##### KUTIPAN PILIHAN

Akan tetapi, sekali lagi,
demokrasi Indonesia bukan demokrasi tanpa cacat (flawless democracy).
Sebaliknya, proses dan praktik demokrasi Indonesia setelah hampir dua
dasawarsa mengandung cacat yang bukan tidak bisa disembuhkan, asal ada
kemauan keras dari semua pihak.
Menggunakan kriteria The
Economist Intelligence Unit, demokrasi yang tidak cacat atau demokrasi
sempurna (full democracy) adalah demokrasi di mana kebebasan politik dan
sipil dihormati dan terjamin sepenuhnya berdasarkan budaya politik yang kondusif
bagi penguatan demokrasi. Kemudian, full democracy juga mencakup kriteria:
pemerintah bisa berfungsi efektif dan memuaskan; media independen dan
beragam. Selain itu, eksisnya peradilan independen tempat keputusannya
ditegakkan dan adanya sistem checks and balances yang efektif.
Di antara berbagai
kriteria itu, cacatnya demokrasi Indonesia terutama terkait kenyataan belum
berkembangnya budaya politik (political culture) yang selaras dengan
demokrasi. Kenyataan ini banyak terkait dengan parpol dan elite yang
cenderung oligarkis dan menolak perbedaan internal sehingga sering berakhir
dengan perpecahan. Budaya politik seperti ini kemudian menciptakan parpol
yang tidak sehat. Parpol tidak bisa tumbuh sebagai organisasi politik modern
dengan manajemen dan keuangan yang sehat.

##########
##### DATA TEREKAM

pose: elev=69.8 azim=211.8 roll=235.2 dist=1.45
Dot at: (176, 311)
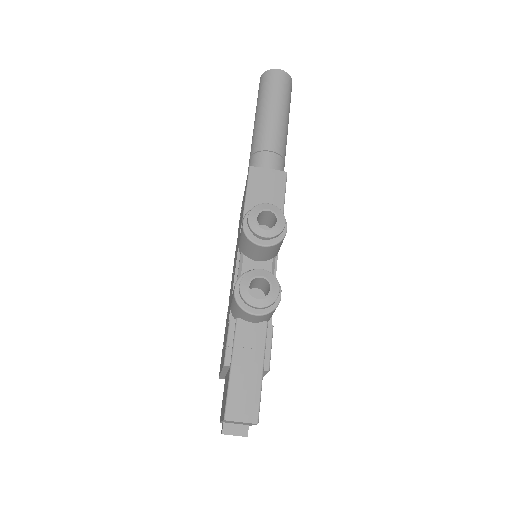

##########

## DAFTAR TUGAS
A. Jawablah pertanyaan-pertanyaan ini berdasarkan teks tentang demokrasi Indonesia.
(i) Kriteria lembaga apa yang digunakan untuk menilai demokrasi yang tidak cacat?
(ii) Cacatnya demokrasi Indonesia terutama terkait dengan kenyataan apa?
(iii) Parpol tidak bisa tumbuh sebagai apa?
B. Salin kembali bagian teks tentang demokrasi Indonesia yang dimulai dari "Akan tetapi, sekali" dan berakhir pada "dari semua pihak.".
Data tersebut tidak diperlukan untuk mengerjakan tugas.

## JAWABAN TUGAS
A.
(i) Kriteria The Economist Intelligence Unit.
(ii) Kenyataan belum berkembangnya budaya politik (political culture) yang selaras dengan demokrasi.
(iii) Sebagai organisasi politik modern dengan manajemen dan keuangan yang sehat.

B.
Akan tetapi, sekali lagi,
demokrasi Indonesia bukan demokrasi tanpa cacat (flawless democracy).
Sebaliknya, proses dan praktik demokrasi Indonesia setelah hampir dua
dasawarsa mengandung cacat yang bukan tidak bisa disembuhkan, asal ada
kemauan keras dari semua pihak.